Aim of the exercise:
Set down the data below in full, exactly as it reads, but without the pictures.

Input:
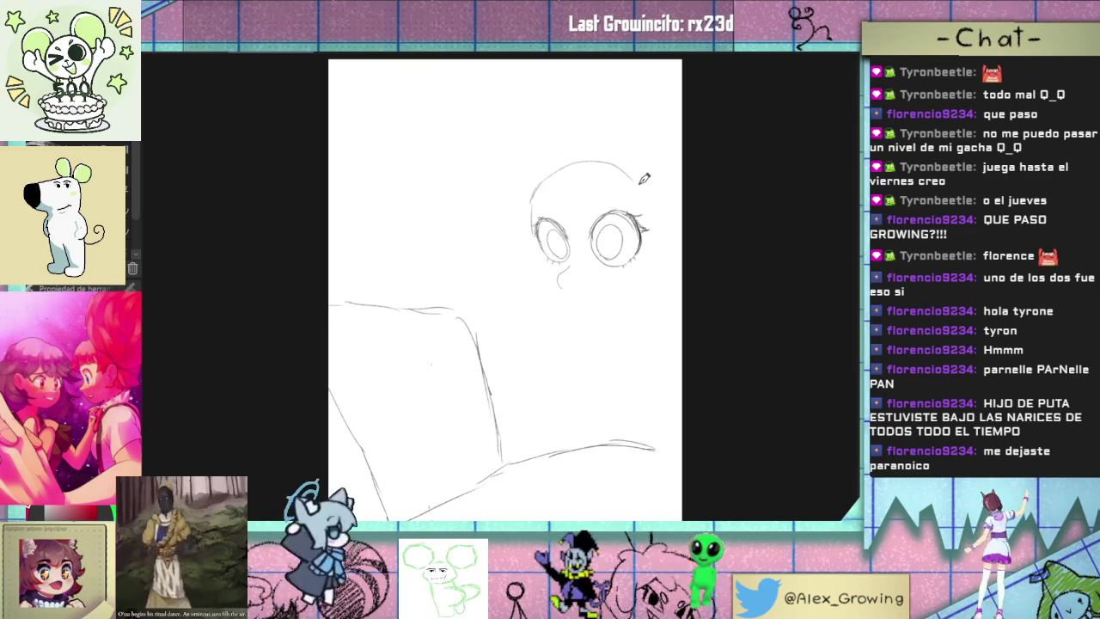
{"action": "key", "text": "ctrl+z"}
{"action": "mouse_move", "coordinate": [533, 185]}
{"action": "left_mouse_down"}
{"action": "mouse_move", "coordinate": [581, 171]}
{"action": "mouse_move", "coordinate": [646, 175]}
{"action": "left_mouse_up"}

Your solution:
{"action": "key", "text": "ctrl+z"}
{"action": "mouse_move", "coordinate": [533, 185]}
{"action": "left_mouse_down"}
{"action": "mouse_move", "coordinate": [581, 171]}
{"action": "mouse_move", "coordinate": [646, 175]}
{"action": "left_mouse_up"}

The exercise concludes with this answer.